At the time, the trained engineer sold mobile content via a small company.

“Families of prospective brides would never call us back after finding out that I earn around 10,000 rupees a month,” Sharma said. “I had become an ineligible bachelor for my family.”

Last week, the 43-year-old Sharma led Paytm’s $2.5 billion (roughly Rs. 18,515 crore) initial public offering (IPO). The fintech firm has become the toast of a new India, where the first-generation of the country’s startups are making stellar stock market debuts and minting new millionaires.

Born to a school teacher father and a home maker mother in a small city in India’s most populous Uttar Pradesh state, Sharma, who became India’s youngest billionaire in 2017, still loves having tea at a roadside cart and often takes short morning walks to buy milk and bread.

“For a long time my parents had no idea what their son was doing,” Sharma said of the time China’s Ant Group first invested in Paytm in 2015. “Once my mother read about my net worth in a Hindi newspaper and asked me, ‘Vijay do you really have the kind of money they say you have?'”

Forbes puts Sharma’s net worth at $2.4 billion (roughly Rs. 17,775 crore).

“What are my odds?”

Paytm began just over a decade ago as a mobile recharge company and grew quickly after ride-hailing firm Uber listed it as a quick payment option in India. Its use leapfrogged in 2016 when India’s shock ban on high-value currency notes boosted digital payments.

Paytm, which also counts SoftBank and Berkshire Hathaway as its backers, has since branched out into services including insurance and gold sales, movie and flight ticketing, and bank deposits and remittances.
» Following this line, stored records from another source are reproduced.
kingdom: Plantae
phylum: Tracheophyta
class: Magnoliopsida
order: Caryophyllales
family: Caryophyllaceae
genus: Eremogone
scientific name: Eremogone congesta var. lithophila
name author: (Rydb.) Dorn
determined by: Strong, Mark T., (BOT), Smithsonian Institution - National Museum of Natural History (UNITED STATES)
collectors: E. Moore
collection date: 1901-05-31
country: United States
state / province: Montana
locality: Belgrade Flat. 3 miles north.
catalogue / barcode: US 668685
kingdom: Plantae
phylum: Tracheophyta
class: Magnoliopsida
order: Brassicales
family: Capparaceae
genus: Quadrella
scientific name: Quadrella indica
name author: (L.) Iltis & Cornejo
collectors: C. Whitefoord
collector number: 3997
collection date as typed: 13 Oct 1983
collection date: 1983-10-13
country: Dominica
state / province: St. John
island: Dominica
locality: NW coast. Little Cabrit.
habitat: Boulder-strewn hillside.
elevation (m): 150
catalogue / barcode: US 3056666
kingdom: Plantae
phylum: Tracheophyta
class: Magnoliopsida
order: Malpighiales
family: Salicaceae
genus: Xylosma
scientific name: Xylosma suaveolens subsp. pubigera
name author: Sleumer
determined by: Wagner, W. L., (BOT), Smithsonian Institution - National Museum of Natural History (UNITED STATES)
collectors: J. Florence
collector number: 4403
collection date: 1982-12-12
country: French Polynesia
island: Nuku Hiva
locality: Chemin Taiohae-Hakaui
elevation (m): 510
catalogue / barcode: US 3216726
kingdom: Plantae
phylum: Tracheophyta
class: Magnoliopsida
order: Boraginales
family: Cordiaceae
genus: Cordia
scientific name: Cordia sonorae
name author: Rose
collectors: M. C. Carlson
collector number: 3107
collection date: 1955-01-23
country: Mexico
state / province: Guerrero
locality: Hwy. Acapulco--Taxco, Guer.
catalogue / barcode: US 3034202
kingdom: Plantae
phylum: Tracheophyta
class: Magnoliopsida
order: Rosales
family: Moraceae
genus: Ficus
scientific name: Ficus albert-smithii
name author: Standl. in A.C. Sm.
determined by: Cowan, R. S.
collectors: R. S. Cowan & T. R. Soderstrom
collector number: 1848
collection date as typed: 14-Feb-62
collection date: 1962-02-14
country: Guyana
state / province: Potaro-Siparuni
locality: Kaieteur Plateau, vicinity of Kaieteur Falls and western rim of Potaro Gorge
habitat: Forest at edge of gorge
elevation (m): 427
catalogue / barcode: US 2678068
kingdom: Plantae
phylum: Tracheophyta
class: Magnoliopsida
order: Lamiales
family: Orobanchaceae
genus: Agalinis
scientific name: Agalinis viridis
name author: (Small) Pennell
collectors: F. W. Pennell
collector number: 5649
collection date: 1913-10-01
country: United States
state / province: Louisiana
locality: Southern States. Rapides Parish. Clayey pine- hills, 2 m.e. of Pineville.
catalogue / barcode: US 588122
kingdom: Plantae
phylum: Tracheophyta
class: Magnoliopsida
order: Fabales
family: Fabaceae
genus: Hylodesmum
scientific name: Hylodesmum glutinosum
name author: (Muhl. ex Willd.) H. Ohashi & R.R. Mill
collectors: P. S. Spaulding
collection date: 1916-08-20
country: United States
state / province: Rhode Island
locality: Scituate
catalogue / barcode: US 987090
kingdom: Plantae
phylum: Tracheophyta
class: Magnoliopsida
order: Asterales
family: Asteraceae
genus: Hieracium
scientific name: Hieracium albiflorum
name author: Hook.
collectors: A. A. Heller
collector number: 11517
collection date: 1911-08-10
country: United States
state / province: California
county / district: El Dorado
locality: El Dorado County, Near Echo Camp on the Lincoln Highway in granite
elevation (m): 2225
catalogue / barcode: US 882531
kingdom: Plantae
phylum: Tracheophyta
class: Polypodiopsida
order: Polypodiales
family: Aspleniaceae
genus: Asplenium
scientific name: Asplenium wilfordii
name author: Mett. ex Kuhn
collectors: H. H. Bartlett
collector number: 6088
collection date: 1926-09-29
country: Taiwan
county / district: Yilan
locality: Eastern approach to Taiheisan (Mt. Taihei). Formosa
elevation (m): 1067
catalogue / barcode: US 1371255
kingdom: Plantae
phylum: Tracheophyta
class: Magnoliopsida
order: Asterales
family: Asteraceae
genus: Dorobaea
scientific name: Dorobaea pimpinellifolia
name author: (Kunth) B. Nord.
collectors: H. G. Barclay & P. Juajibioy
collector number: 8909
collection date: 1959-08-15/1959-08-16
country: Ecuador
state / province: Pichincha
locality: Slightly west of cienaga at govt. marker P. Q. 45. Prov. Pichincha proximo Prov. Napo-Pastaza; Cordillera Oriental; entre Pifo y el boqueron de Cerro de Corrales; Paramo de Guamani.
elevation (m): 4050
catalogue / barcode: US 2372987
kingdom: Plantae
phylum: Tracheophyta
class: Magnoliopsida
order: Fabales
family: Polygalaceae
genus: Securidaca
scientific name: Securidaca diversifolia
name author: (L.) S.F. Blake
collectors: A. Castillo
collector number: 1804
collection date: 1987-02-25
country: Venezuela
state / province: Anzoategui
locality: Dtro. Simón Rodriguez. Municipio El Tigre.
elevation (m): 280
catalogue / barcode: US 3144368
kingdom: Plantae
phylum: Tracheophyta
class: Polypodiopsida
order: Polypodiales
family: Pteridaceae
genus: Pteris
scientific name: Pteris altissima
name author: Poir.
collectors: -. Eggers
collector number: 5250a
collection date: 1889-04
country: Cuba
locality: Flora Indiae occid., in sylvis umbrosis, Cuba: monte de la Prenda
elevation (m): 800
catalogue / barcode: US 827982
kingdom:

While Paytm pioneered digital payments in India, the space soon became crowded as Google, Amazon, WhatsApp, and Walmart’s PhonePe launched payment services to grab a slice of a market expected to grow to more than $95.29 trillion (roughly Rs. 70,57,41,560 crore) by the end of March 2025, according to EY.

That push by global giants gave Sharma a rare moment of doubt, which he raised with SoftBank’s tycoon billionaire founder Masayoshi Son.

“I called up Masa and said – now everyone’s here, what do you think are my odds?”

Son, an early investor in Yahoo! and Alibaba, told Sharma to “raise more money, double down and go all in” and focus all his energy on building payments, unlike rivals which had other primary businesses.

Sharma, who is married and has a son, said he has never looked backed since.

While some market analysts have concerns over when Paytm will turn profitable, Sharma is confident of his company’s success.

In 2017, Paytm launched a bill payments app in Canada and a year later entered Japan with a mobile wallet.

“My dream is to take the Paytm flag to San Francisco, New York, London, Hong Kong, and Tokyo. And when people see it they say – you know what, that’s an Indian company,” Sharma said.